SCCyberworld

Thursday, October 16, 2008

Analytic technology can help organizations grow in down economy, says SAS

KUALA LUMPUR. (Oct 14, 2008) – An independent research announced by SAS, the leader in business intelligence and analytics, reveals ways analytic technology can help organizations grow, even in a down economy.

Tough economic times demand improved organizational performance. Performance management can boost competitive advantage by identifying what drives value, improving agility and optimizing resource usage.
“Employing analytics, organizations can leverage financial and nonfinancial indicators, thus moving from gut reaction to fact-based decisions for improved performance,” enthused Allan Tham, Head of Enterprise Intelligence Practice, SAS Malaysia.

Referring to the latest study by Professor Tom Davenport, The Rise of Analytical Performance Management, Tham explained that the progression of company activities with regard to analytical performance management ranges from prosaic (inability to file required financial reports) to highly sophisticated (incorporating analytical performance management into decisions and actions).

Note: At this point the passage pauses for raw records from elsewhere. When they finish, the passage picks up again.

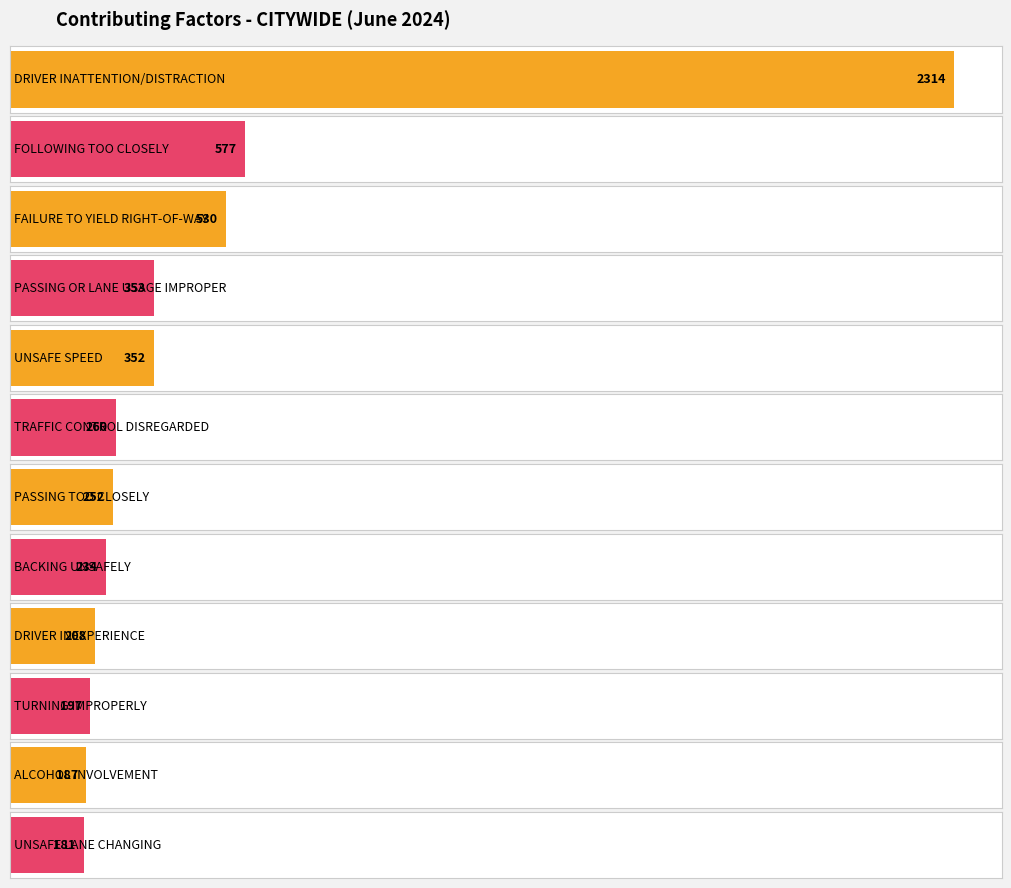

List the labels in order of value, largest first.

DRIVER INATTENTION/DISTRACTION, FOLLOWING TOO CLOSELY, FAILURE TO YIELD RIGHT-OF-WAY, PASSING OR LANE USAGE IMPROPER, UNSAFE SPEED, TRAFFIC CONTROL DISREGARDED, PASSING TOO CLOSELY, BACKING UNSAFELY, DRIVER INEXPERIENCE, TURNING IMPROPERLY, ALCOHOL INVOLVEMENT, UNSAFE LANE CHANGING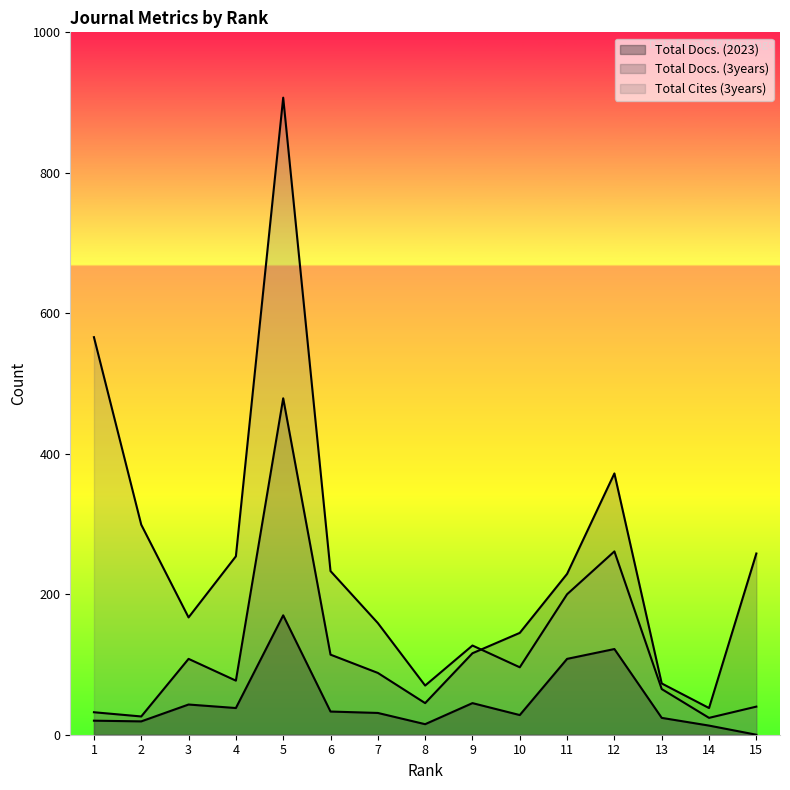

At which label is Total Cites (3years) closest to 465?

1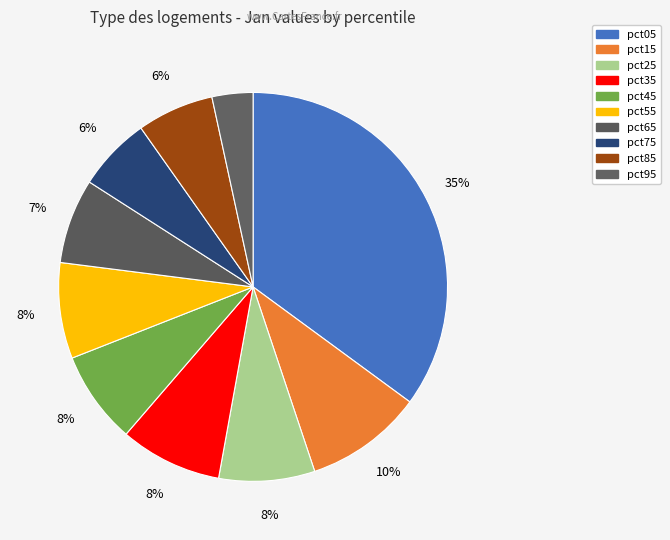

To the nearest percent, what portion does pct95 represent?

3%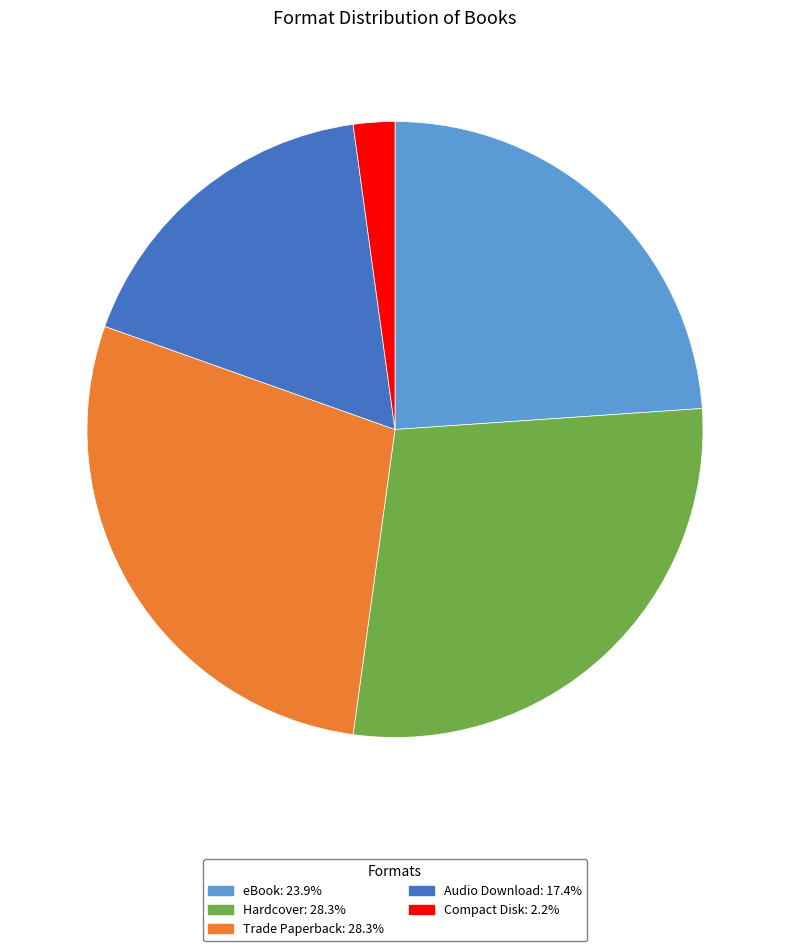

Between Hardcover and Audio Download, which is larger?

Hardcover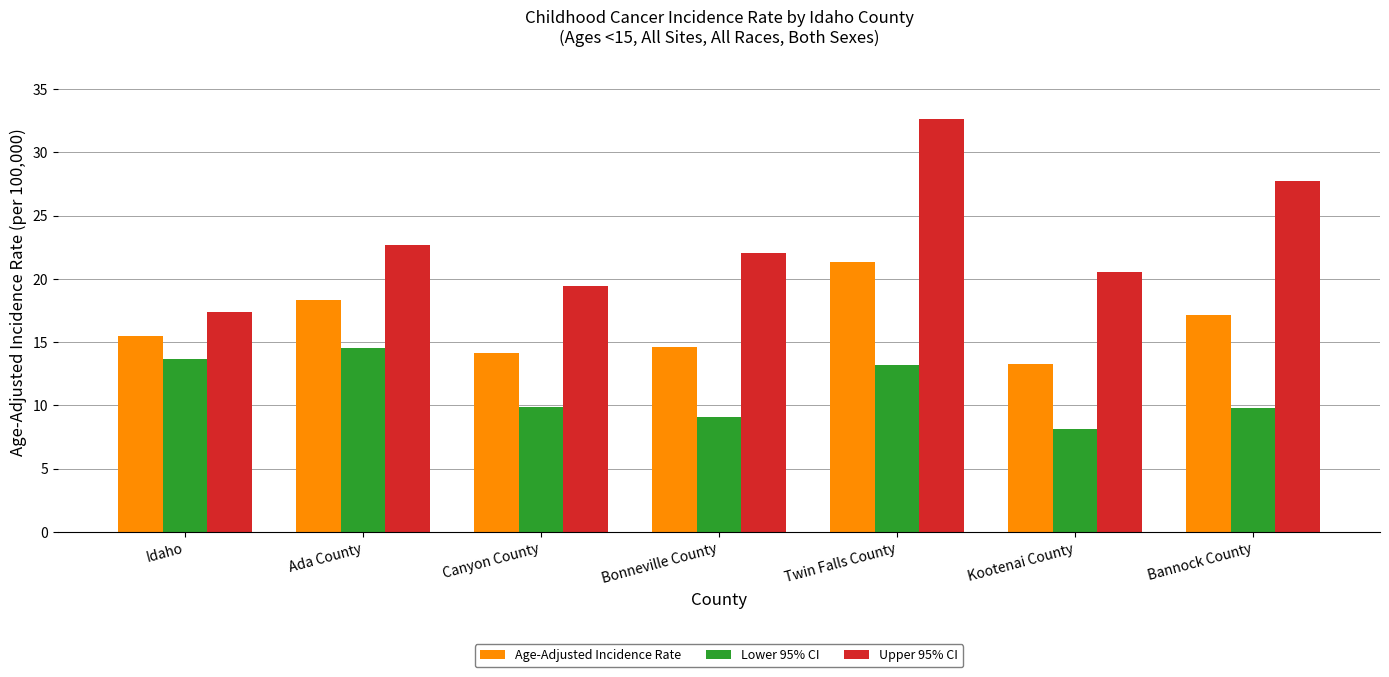

The value of Age-Adjusted Incidence Rate at Ada County is 32.7. True or false?

False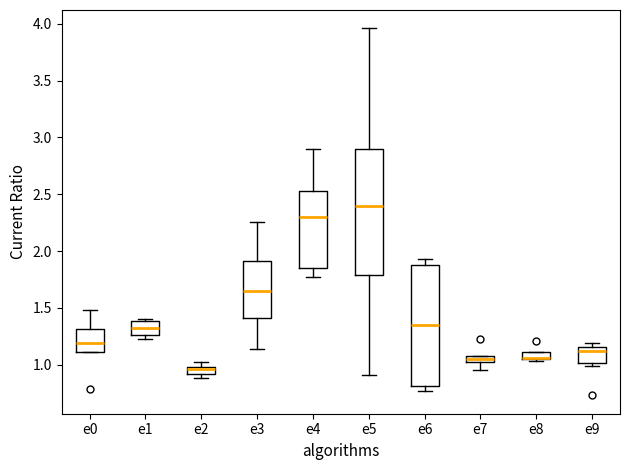

Where does the lower whisker of the box for e5 end on the y-axis? The values are not printed on the chart, so give them approximately, as read against the axis.

0.90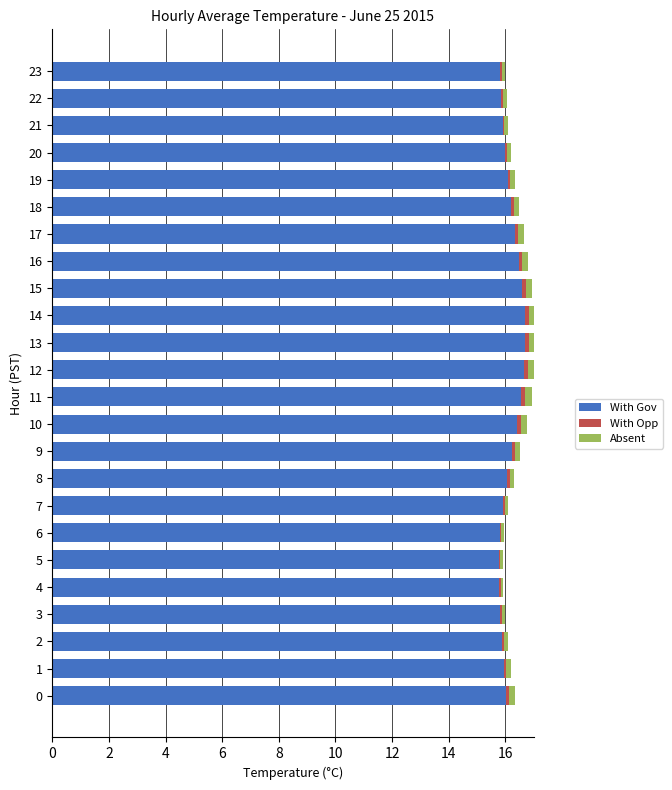

The With Gov series shows 6.3 at 22. True or false?

False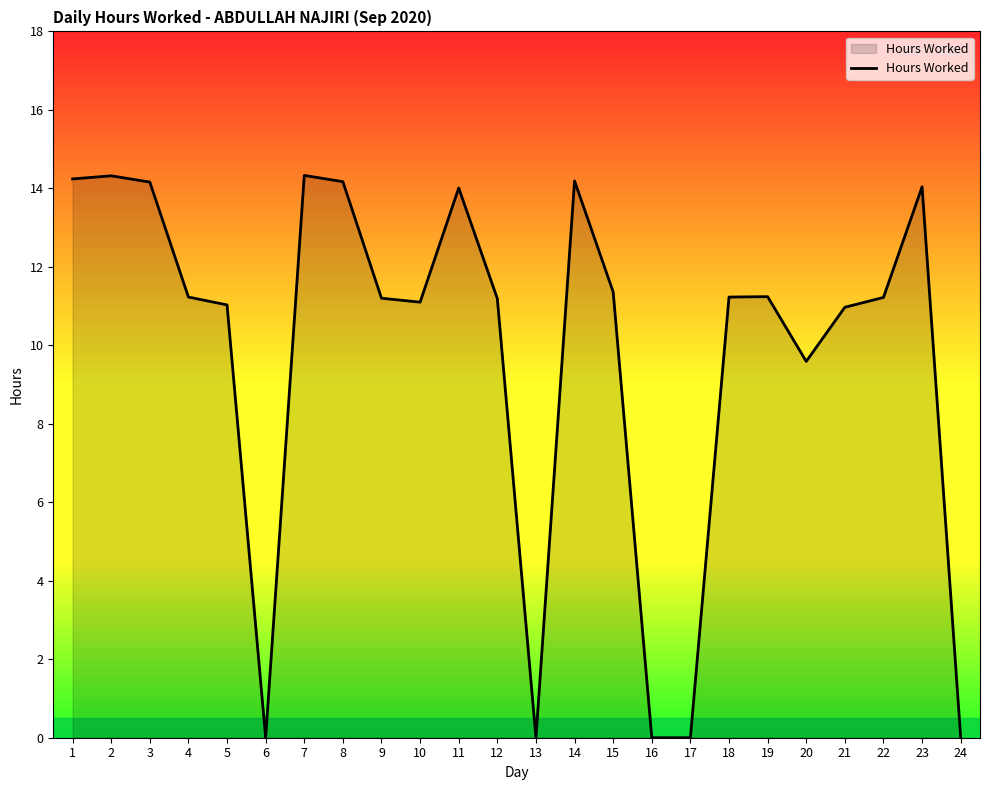

What is the change in value from 1 to 10?

-3.1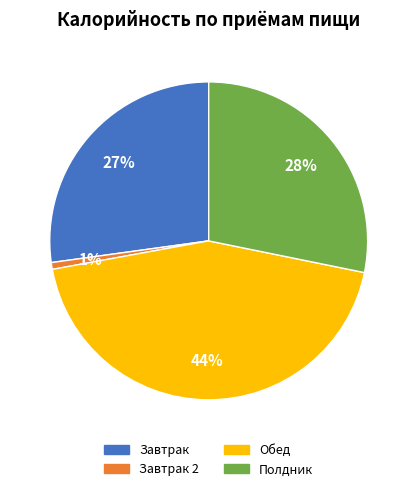

To the nearest percent, what is the difference between the largest and smallest slice percentages?

43%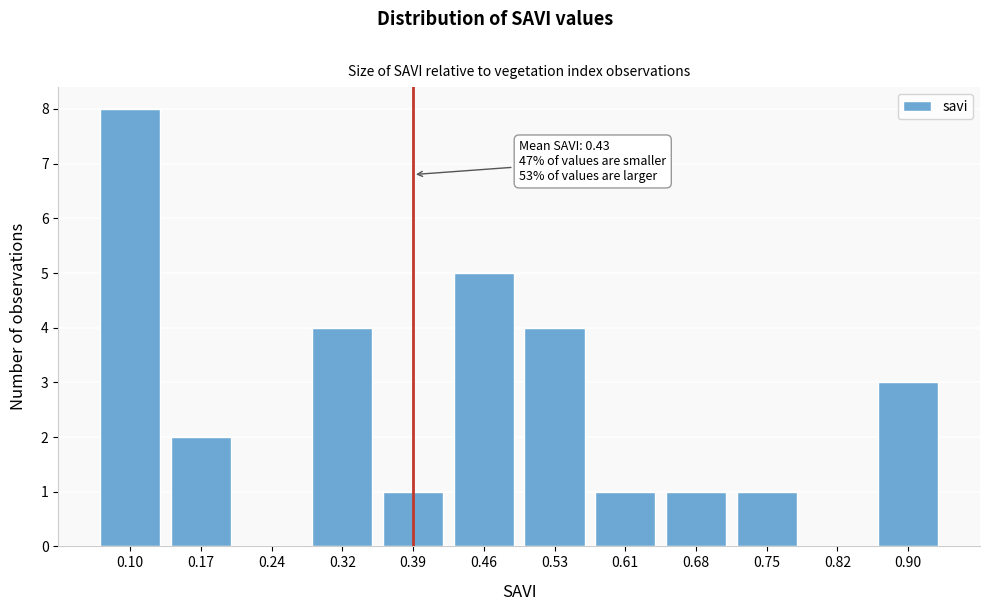

Reading left to right, what are all the values shown in this chart?

0.10=8	0.17=2	0.24=0	0.32=4	0.39=1	0.46=5	0.53=4	0.61=1	0.68=1	0.75=1	0.82=0	0.90=3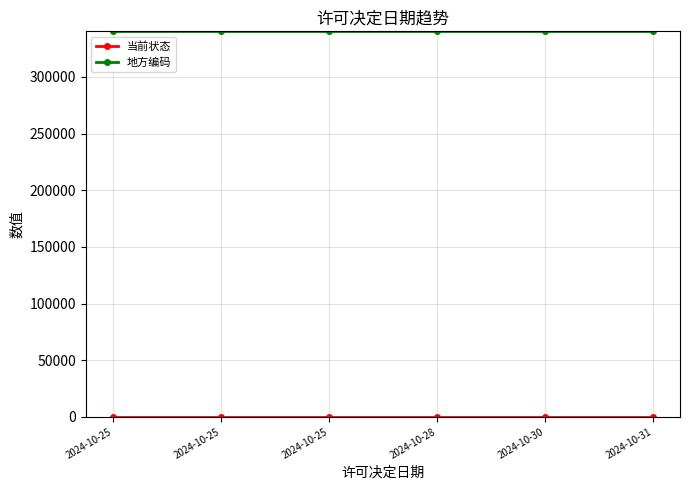

Rank the series by their average value, from highest to lowest.

地方编码, 当前状态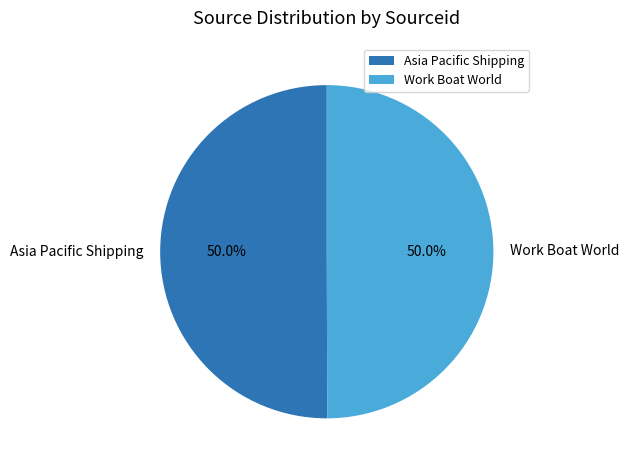

Combined, do Asia Pacific Shipping and Work Boat World account for over 50%?

Yes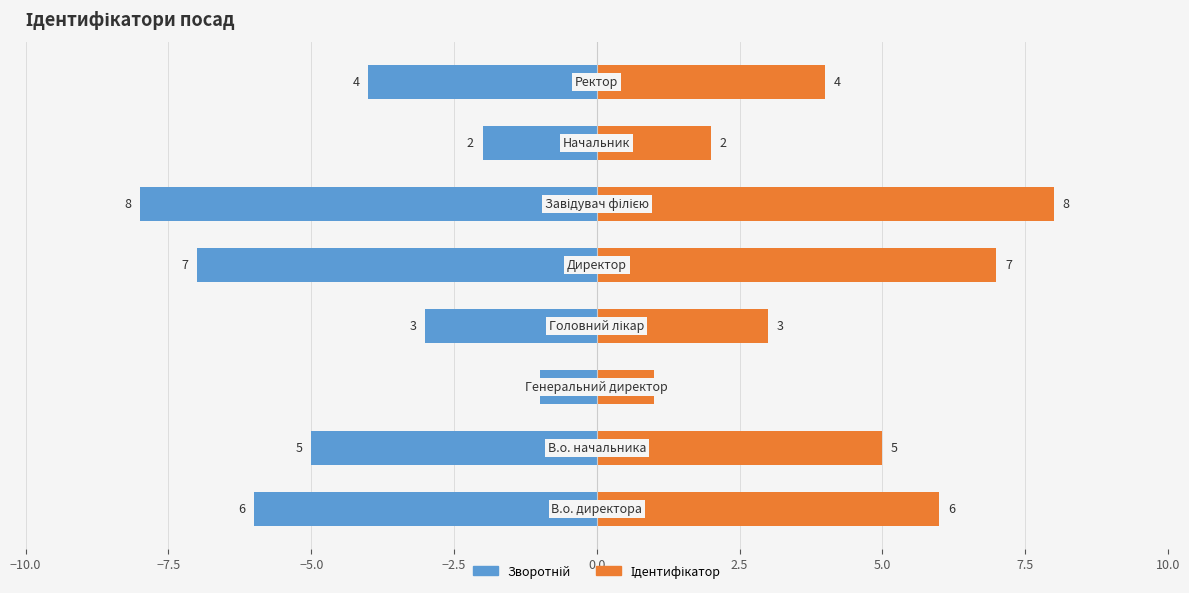

What is the value of the Ідентифікатор bar at the 7th from the left?

2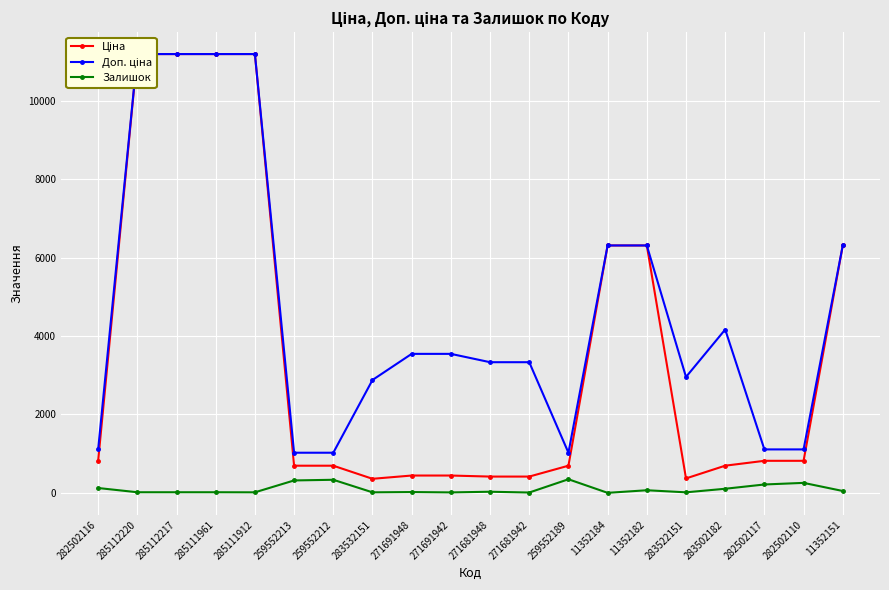

Which series has the widest spread of values?

Ціна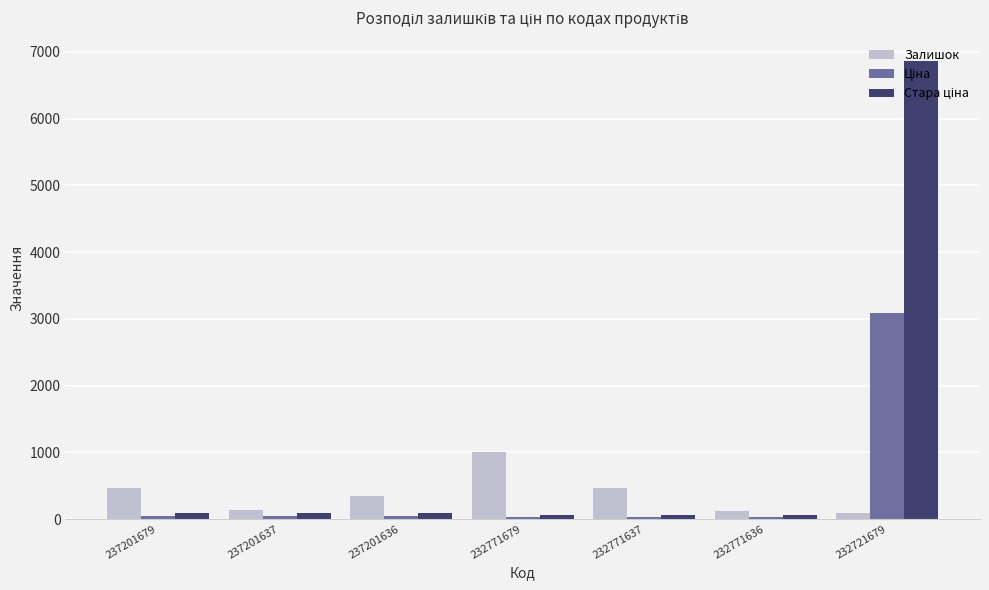

Which label corresponds to the largest value in the chart?

232721679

“Cutting costs for short-term impact without understanding what drives value or profit could threaten long-term competitiveness. In fact, very few companies employ analytical performance management,” said Tham.

Davenport’s study cited winning examples from Hilton Hotels, Harrah's, Best Buy, Victoria’s Secret, Sears and Toronto Dominion. Using analytics, executives at these companies are learning what factors truly drive their financial performance, and maximizing those factors in their businesses.

More than 40 percent of survey respondents are “definitely moving in a more analytical direction” on performance management. Another 28 percent say they would like to become more analytical.

Results suggest that, given better tools, more widespread awareness of benefits, and greater understanding of methods and approaches, substantially more organizations will practice analytical performance management in the future.

“Performance challenges are cropping up faster and faster,” said Tham. “Companies have increasing amounts of performance data, but they need to take better advantage of it. Analytics can help decision makers identify key business drivers so they can leverage opportunities and mitigate threats faster than competitors.”

“Through implementing SAS solutions at more than 150 customer sites in Malaysia and 44,000 sites worldwide, we’ve learned that a good place to start is using analytic technology to help translate strategy into operational objectives, measures, targets and initiatives,” he concurs.

SAS’ turnkey solutions for vertical markets target financial services, life sciences, healthcare, retail, manufacturing and others. SAS targeted business solutions such as SAS® for Performance Management support enterprise intelligence, customer intelligence, financial intelligence, supply chain intelligence and more.